Histochemistry and immunohistochemistry assay
Following paraformaldehyde fixation, the scaffolds were embedded in paraffin. Ten micron tissue sections were cut using RM2235 radial microtomes (Leica Microsystems) for histological analysis and stained with hematoxylin and eosin (H & E). In the osteogenic group, tissue sections were also stained by a modified Masson Trichrome  and Von Kussa  staining. Five mice from each group were analyzed. Immunohistochemistry staining of HLA-ABC (CST) at 1:1000 dilution were used to detect whether the tissue formed in vivo originated from human iPMSCs. Sections were observed under an AX80 microscope (Olympus, Tokyo, Japan).

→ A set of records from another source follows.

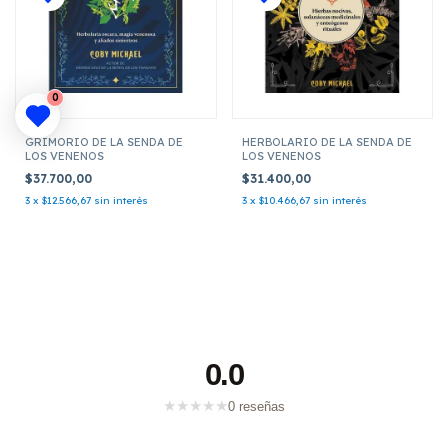
0
GRIMORIO DE LA SENDA DE
HERBOLARIO DE LA SENDA DE
LOS VENENOS
LOS VENENOS
$37.700,00
$31.400,00
3
x
$12.566,67
sin interés
3
x
$10.466,67
sin interés
0.0
★
★
★
★
★
0 reseñas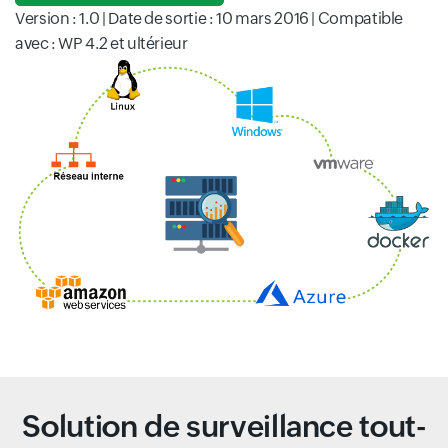
Version : 1.0 | Date de sortie : 10 mars 2016 | Compatible
avec : WP 4.2 et ultérieur
Solution de surveillance tout-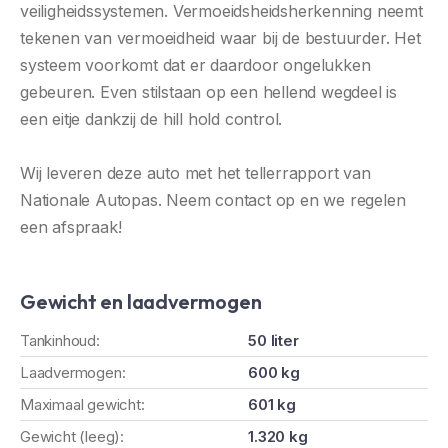
veiligheidssystemen. Vermoeidsheidsherkenning neemt
tekenen van vermoeidheid waar bij de bestuurder. Het
systeem voorkomt dat er daardoor ongelukken
gebeuren. Even stilstaan op een hellend wegdeel is
een eitje dankzij de hill hold control.
Wij leveren deze auto met het tellerrapport van
Nationale Autopas. Neem contact op en we regelen
een afspraak!
Gewicht en laadvermogen
Tankinhoud:
50 liter
Laadvermogen:
600 kg
Maximaal gewicht:
601 kg
Gewicht (leeg):
1.320 kg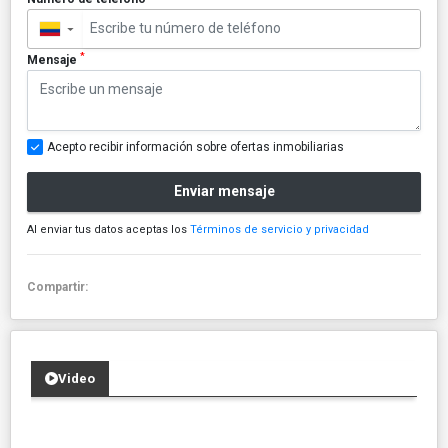
▼
*
Mensaje
Acepto recibir información sobre ofertas inmobiliarias
Enviar mensaje
Al enviar tus datos aceptas los
Términos de servicio y privacidad
Compartir:
Video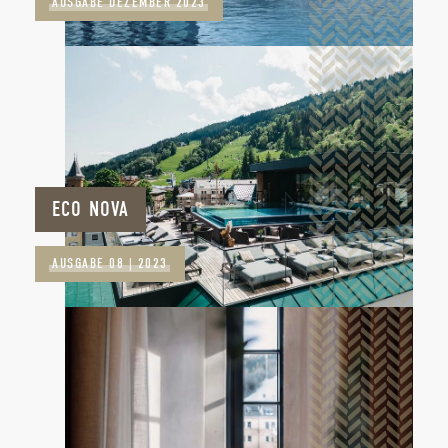
AUSGABE DEZEMBER 2023
ECO NOVA
AUSGABE 08 | 2023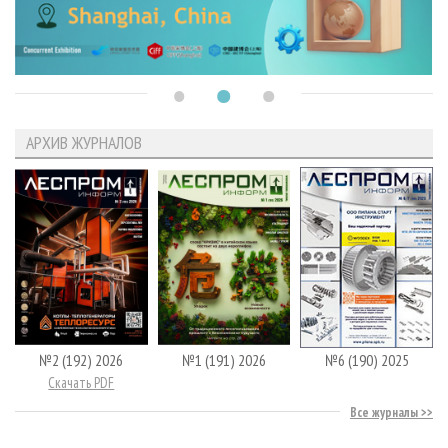
АРХИВ ЖУРНАЛОВ
№2 (192) 2026
№1 (191) 2026
№6 (190) 2025
Скачать PDF
Все журналы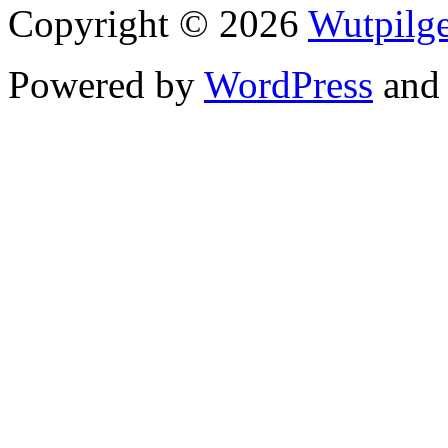
Copyright © 2026
Wutpilge
Powered by
WordPress
an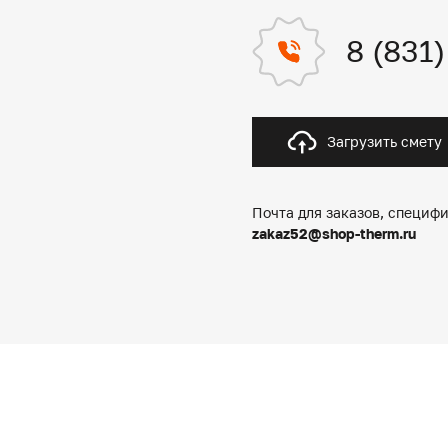
8 (831
Загрузить смету
Почта для заказов, специфи
zakaz52@shop-therm.ru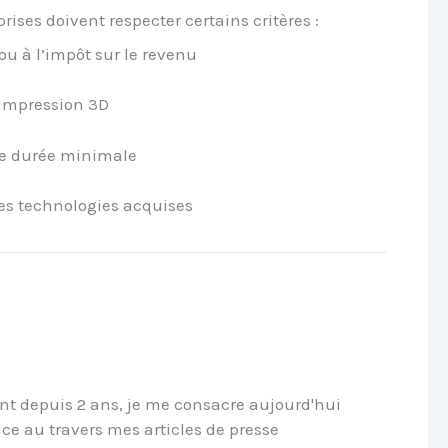
prises doivent respecter certains critères :
ou à l’impôt sur le revenu
’impression 3D
e durée minimale
es technologies acquises
nt depuis 2 ans, je me consacre aujourd'hui
nce au travers mes articles de presse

Reprogrammed iPMSC suspensions (1 × 107) were mixed with matrigel (BD Bioscience) and injected subcutaneously into NOD/SCID mice without anesthesia. After 2 months teratomas were collected and fixed in 4 % paraformaldehyde in PBS, embedded in paraffin, and sectioned at 10 μm using RM2235 radial microtomes (Leica Microsystems). Sections were subjected to histologic staining with H & E and immunohistochemistry staining of HLA-ABC as already described and observed under an AX80 microscope (Olympus).